• AVAILABLE RECORDS:
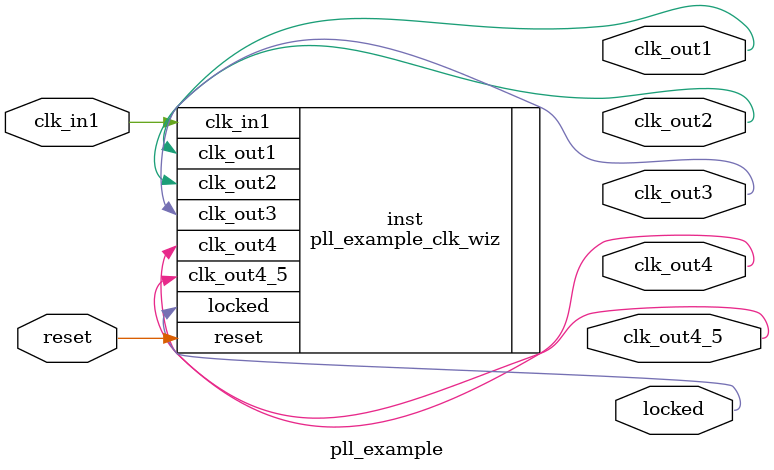
<source format=v>


`timescale 1ps/1ps

(* CORE_GENERATION_INFO = "pll_example,clk_wiz_v6_0_1_0_0,{component_name=pll_example,use_phase_alignment=true,use_min_o_jitter=false,use_max_i_jitter=false,use_dyn_phase_shift=false,use_inclk_switchover=false,use_dyn_reconfig=false,enable_axi=0,feedback_source=FDBK_AUTO,PRIMITIVE=MMCM,num_out_clk=5,clkin1_period=20.000,clkin2_period=10.0,use_power_down=false,use_reset=true,use_locked=true,use_inclk_stopped=false,feedback_type=SINGLE,CLOCK_MGR_TYPE=NA,manual_override=false}" *)

module pll_example 
 (
  // Clock out ports
  output        clk_out1,
  output        clk_out2,
  output        clk_out3,
  output        clk_out4,
  output        clk_out4_5,
  // Status and control signals
  input         reset,
  output        locked,
 // Clock in ports
  input         clk_in1
 );

  pll_example_clk_wiz inst
  (
  // Clock out ports  
  .clk_out1(clk_out1),
  .clk_out2(clk_out2),
  .clk_out3(clk_out3),
  .clk_out4(clk_out4),
  .clk_out4_5(clk_out4_5),
  // Status and control signals               
  .reset(reset), 
  .locked(locked),
 // Clock in ports
  .clk_in1(clk_in1)
  );

endmodule

</source>
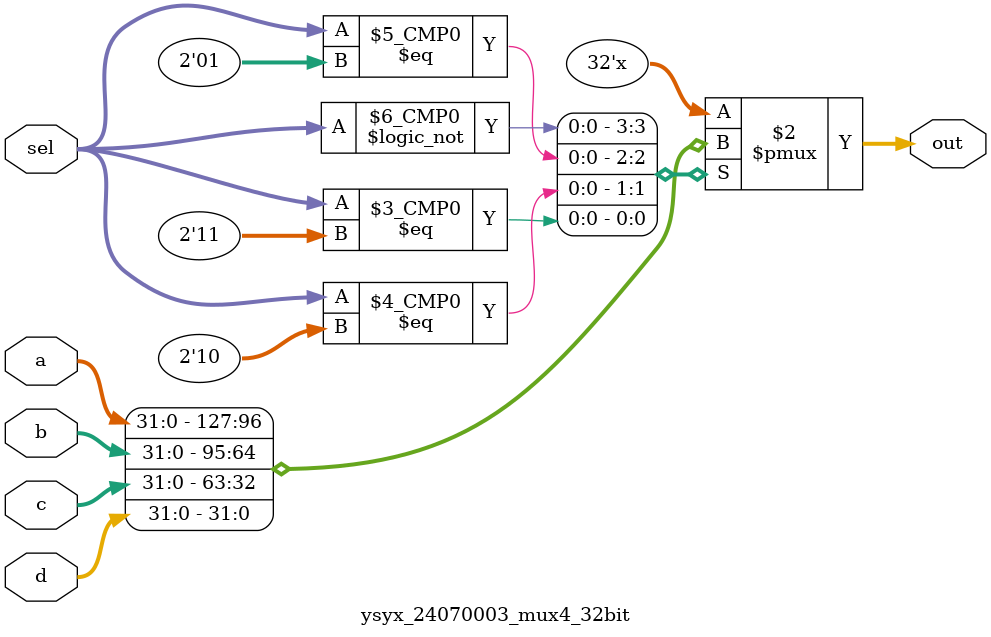
<source format=v>
module ysyx_24070003_mux4_32bit(
    input [1:0] sel,
    input [31:0] a, 
    input [31:0] b,
    input [31:0] c,
    input [31:0] d,
    output reg [31:0] out
);
    always @(*) begin
        case(sel)
            2'b00: out = a;
            2'b01: out = b;
            2'b10: out = c;
            2'b11: out = d;
        endcase
    end
endmodule

</source>
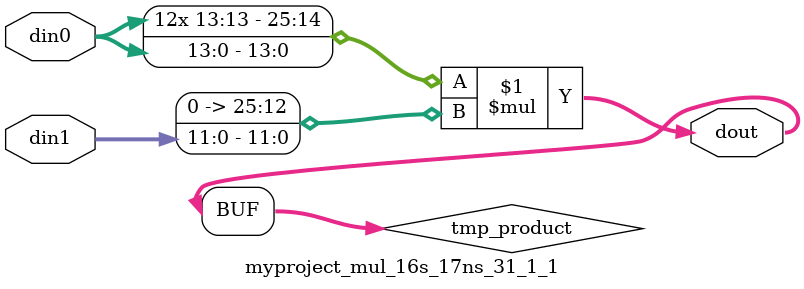
<source format=v>

`timescale 1 ns / 1 ps

  module myproject_mul_16s_17ns_31_1_1(din0, din1, dout);
parameter ID = 1;
parameter NUM_STAGE = 0;
parameter din0_WIDTH = 14;
parameter din1_WIDTH = 12;
parameter dout_WIDTH = 26;

input [din0_WIDTH - 1 : 0] din0; 
input [din1_WIDTH - 1 : 0] din1; 
output [dout_WIDTH - 1 : 0] dout;

wire signed [dout_WIDTH - 1 : 0] tmp_product;












assign tmp_product = $signed(din0) * $signed({1'b0, din1});









assign dout = tmp_product;







endmodule

</source>
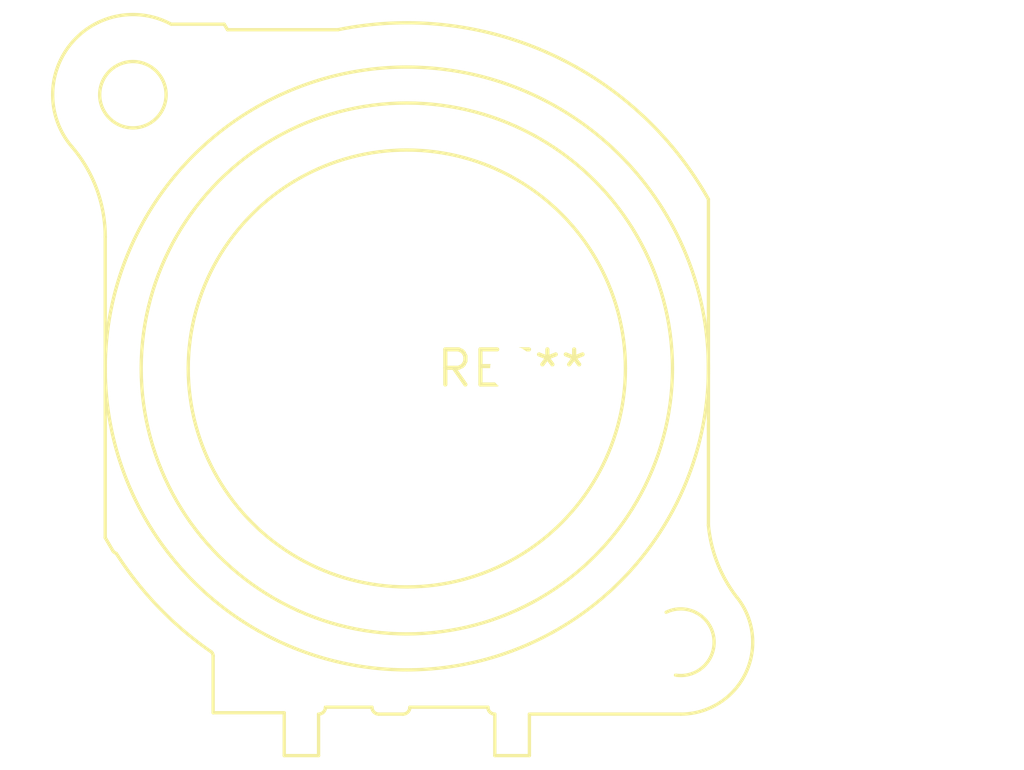
<source format=kicad_pcb>
(kicad_pcb (version 20240108) (generator pcbnew)

  (general
    (thickness 1.6)
  )

  (paper "A4")
  (layers
    (0 "F.Cu" signal)
    (31 "B.Cu" signal)
    (32 "B.Adhes" user "B.Adhesive")
    (33 "F.Adhes" user "F.Adhesive")
    (34 "B.Paste" user)
    (35 "F.Paste" user)
    (36 "B.SilkS" user "B.Silkscreen")
    (37 "F.SilkS" user "F.Silkscreen")
    (38 "B.Mask" user)
    (39 "F.Mask" user)
    (40 "Dwgs.User" user "User.Drawings")
    (41 "Cmts.User" user "User.Comments")
    (42 "Eco1.User" user "User.Eco1")
    (43 "Eco2.User" user "User.Eco2")
    (44 "Edge.Cuts" user)
    (45 "Margin" user)
    (46 "B.CrtYd" user "B.Courtyard")
    (47 "F.CrtYd" user "F.Courtyard")
    (48 "B.Fab" user)
    (49 "F.Fab" user)
    (50 "User.1" user)
    (51 "User.2" user)
    (52 "User.3" user)
    (53 "User.4" user)
    (54 "User.5" user)
    (55 "User.6" user)
    (56 "User.7" user)
    (57 "User.8" user)
    (58 "User.9" user)
  )

  (setup
    (pad_to_mask_clearance 0)
    (pcbplotparams
      (layerselection 0x00010fc_ffffffff)
      (plot_on_all_layers_selection 0x0000000_00000000)
      (disableapertmacros false)
      (usegerberextensions false)
      (usegerberattributes false)
      (usegerberadvancedattributes false)
      (creategerberjobfile false)
      (dashed_line_dash_ratio 12.000000)
      (dashed_line_gap_ratio 3.000000)
      (svgprecision 4)
      (plotframeref false)
      (viasonmask false)
      (mode 1)
      (useauxorigin false)
      (hpglpennumber 1)
      (hpglpenspeed 20)
      (hpglpendiameter 15.000000)
      (dxfpolygonmode false)
      (dxfimperialunits false)
      (dxfusepcbnewfont false)
      (psnegative false)
      (psa4output false)
      (plotreference false)
      (plotvalue false)
      (plotinvisibletext false)
      (sketchpadsonfab false)
      (subtractmaskfromsilk false)
      (outputformat 1)
      (mirror false)
      (drillshape 1)
      (scaleselection 1)
      (outputdirectory "")
    )
  )

  (net 0 "")

  (footprint "Jack_XLR_Neutrik_NC3FBV2-B_Vertical" (layer "F.Cu") (at 0 0))

)

</source>
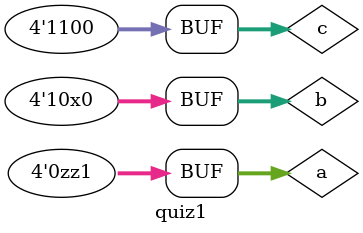
<source format=v>
`timescale 1ns/1ns

module quiz1;

wire [3:0] a, b, c;

assign a = 4'b0zz1;
assign b = 4'b10x0;
assign c = 4'b1100;

endmodule
</source>
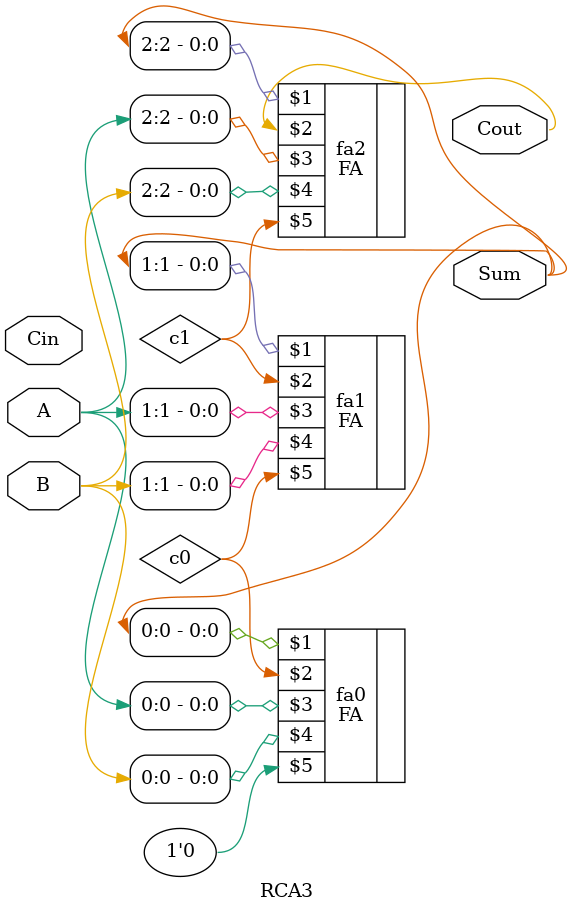
<source format=v>
module RCA3 (Sum, Cout, A, B, Cin);

	input [2:0] A, B;
	input Cin;
	output [2:0] Sum;
	output Cout;

	wire c0, c1;

	FA fa0 (Sum[0], c0, A[0], B[0], 1'b0);
	FA fa1 (Sum[1], c1, A[1], B[1], c0);
	FA fa2 (Sum[2], Cout, A[2], B[2], c1);
	
endmodule
</source>
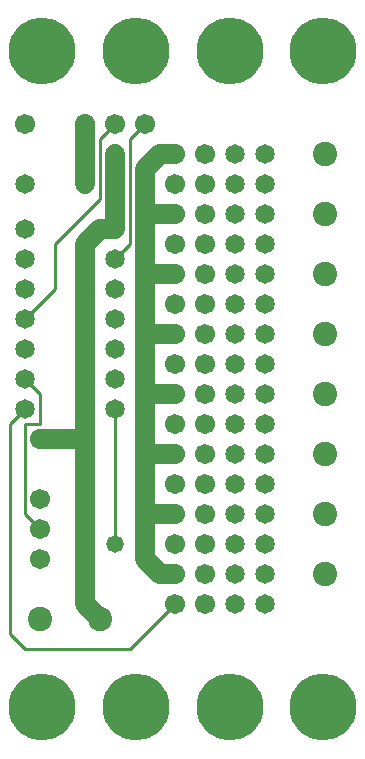
<source format=gtl>
%MOIN*%
%FSLAX25Y25*%
G04 D10 used for Character Trace; *
G04     Circle (OD=.01000) (No hole)*
G04 D11 used for Power Trace; *
G04     Circle (OD=.06700) (No hole)*
G04 D12 used for Signal Trace; *
G04     Circle (OD=.01100) (No hole)*
G04 D13 used for Via; *
G04     Circle (OD=.05800) (Round. Hole ID=.02800)*
G04 D14 used for Component hole; *
G04     Circle (OD=.06500) (Round. Hole ID=.03500)*
G04 D15 used for Component hole; *
G04     Circle (OD=.06700) (Round. Hole ID=.04300)*
G04 D16 used for Component hole; *
G04     Circle (OD=.08100) (Round. Hole ID=.05100)*
G04 D17 used for Component hole; *
G04     Circle (OD=.08900) (Round. Hole ID=.05900)*
G04 D18 used for Component hole; *
G04     Circle (OD=.11300) (Round. Hole ID=.08300)*
G04 D19 used for Component hole; *
G04     Circle (OD=.16000) (Round. Hole ID=.13000)*
G04 D20 used for Component hole; *
G04     Circle (OD=.18300) (Round. Hole ID=.15300)*
G04 D21 used for Component hole; *
G04     Circle (OD=.22291) (Round. Hole ID=.19291)*
%ADD10C,.01000*%
%ADD11C,.06700*%
%ADD12C,.01100*%
%ADD13C,.05800*%
%ADD14C,.06500*%
%ADD15C,.06700*%
%ADD16C,.08100*%
%ADD17C,.08900*%
%ADD18C,.11300*%
%ADD19C,.16000*%
%ADD20C,.18300*%
%ADD21C,.22291*%
%IPPOS*%
%LPD*%
G90*X0Y0D02*D21*X15625Y15625D03*D12*              
X10000Y35000D02*X45000D01*X60000Y50000D01*D15*D03*
X70000Y60000D03*Y50000D03*X60000Y60000D03*D11*    
X55000D01*X50000Y65000D01*Y80000D01*X60000D01*D15*
D03*X70000Y70000D03*Y90000D03*Y80000D03*          
X60000Y90000D03*D11*X50000Y80000D02*Y100000D01*   
X60000D01*D15*D03*X70000Y110000D03*Y100000D03*    
X60000Y110000D03*D11*X50000Y100000D02*Y120000D01* 
X60000D01*D15*D03*X70000Y130000D03*Y120000D03*    
X60000Y130000D03*D11*X50000Y120000D02*Y140000D01* 
X60000D01*D15*D03*X70000Y150000D03*Y140000D03*    
X60000Y150000D03*D11*X50000Y140000D02*Y160000D01* 
X60000D01*D15*D03*X70000Y170000D03*Y160000D03*    
X60000Y170000D03*D11*X50000Y160000D02*Y180000D01* 
X60000D01*D15*D03*X70000Y190000D03*Y180000D03*    
X60000Y190000D03*D11*X50000Y180000D02*Y195000D01* 
X55000Y200000D01*X60000D01*D15*D03*               
X50000Y210000D03*D12*X45000Y205000D01*Y170000D01* 
X40000Y165000D01*D14*D03*D11*X30000Y105000D02*    
Y170000D01*Y50000D02*Y105000D01*X35000Y45000D02*  
X30000Y50000D01*D16*X35000Y45000D03*D15*          
X15000Y65000D03*D16*Y45000D03*D12*X55000Y60000D02*
X60000D01*D15*Y70000D03*D14*X80000Y80000D03*      
Y50000D03*D13*X40000Y70000D03*D12*Y115000D01*D14* 
D03*D11*X15000Y105000D02*X30000D01*D15*X15000D03* 
D12*X10000Y80000D02*Y110000D01*X15000Y75000D02*   
X10000Y80000D01*D15*X15000Y75000D03*Y85000D03*D12*
X10000Y35000D02*X5000Y40000D01*Y110000D01*        
X10000Y115000D01*D14*D03*D12*Y110000D02*X15000D01*
Y120000D01*X10000Y125000D01*D14*D03*Y135000D03*   
Y145000D03*D12*X20000Y155000D01*Y170000D01*       
X35000Y185000D01*Y205000D01*X40000Y210000D01*D15* 
D03*X30000D03*D11*Y190000D01*D14*D03*D13*         
X40000Y200000D03*D11*Y175000D01*D14*D03*D11*      
X35000D01*X30000Y170000D01*D14*X40000Y155000D03*  
X10000Y190000D03*Y175000D03*Y165000D03*Y155000D03*
X40000Y145000D03*Y135000D03*D15*X10000Y210000D03* 
X70000Y200000D03*D14*X40000Y125000D03*            
X80000Y120000D03*Y130000D03*Y140000D03*Y150000D03*
Y160000D03*Y170000D03*Y180000D03*Y190000D03*      
Y200000D03*X90000Y110000D03*Y120000D03*Y130000D03*
Y140000D03*Y150000D03*Y160000D03*Y170000D03*      
Y180000D03*Y190000D03*Y200000D03*X80000Y110000D03*
D21*X78125Y234375D03*X46875D03*X15625D03*D14*     
X80000Y100000D03*X90000D03*D16*X110000D03*        
Y120000D03*Y140000D03*Y160000D03*Y180000D03*      
Y200000D03*D14*X80000Y90000D03*X90000D03*D21*     
X109375Y234375D03*D14*X90000Y80000D03*D16*        
X110000D03*D14*X80000Y70000D03*X90000D03*         
X80000Y60000D03*X90000D03*D16*X110000D03*D14*     
X90000Y50000D03*D21*X46875Y15625D03*X78125D03*    
X109375D03*M02*                                   

</source>
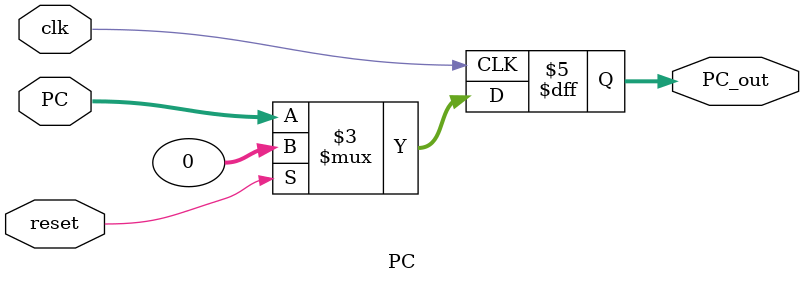
<source format=sv>
`timescale 1ns/1ns
module PC(input clk , reset,  input [31:0] PC , 	output reg [31:0] PC_out);

	always @(posedge clk) begin
	  
		if (reset)
			PC_out <=32'b0;
		else 
			PC_out <= PC;
	end
	
endmodule

</source>
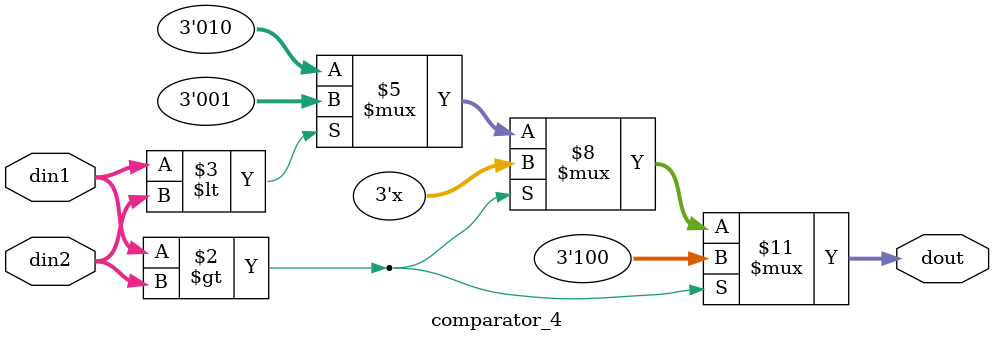
<source format=v>
/*
 * 四位数据比较器
 *
 * 输入：两个4位，数据A（SW7-SW4），数据B（SW3-SW0）
 * 输出：3位（LD2 2-0）
 */


module comparator_4(
    din1,  // 数据A(SW7-SW4)
    din2,  // 数据B(SW3-SW0)
    dout   // 输出(LD2 2-0)
);

    input        [3:0]  din1;  // A: SW7-SW4
    input        [3:0]  din2;  // B: SW3-SW0
    output  reg  [2:0]  dout;

    always @(*)
    begin
        if (din1 > din2)
            begin
                dout = 3'b100;
            end
        else if (din1 < din2)
            begin
                dout = 3'b001;
            end
        else
            begin
                dout = 3'b010;
            end
    end

endmodule

</source>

• EXERCISE PROMPT: Go to the line with "Y120000D03*Y140000D03*Y160000D03*Y180000D03*" in the entries above and repeat every line from there through the line with "X90000Y50000D03*D21*X46875Y15625D03*X78125D03*", exactly and with no other text.

• YOUR SOLUTION:
Y120000D03*Y140000D03*Y160000D03*Y180000D03*      
Y200000D03*D14*X80000Y90000D03*X90000D03*D21*     
X109375Y234375D03*D14*X90000Y80000D03*D16*        
X110000D03*D14*X80000Y70000D03*X90000D03*         
X80000Y60000D03*X90000D03*D16*X110000D03*D14*     
X90000Y50000D03*D21*X46875Y15625D03*X78125D03*    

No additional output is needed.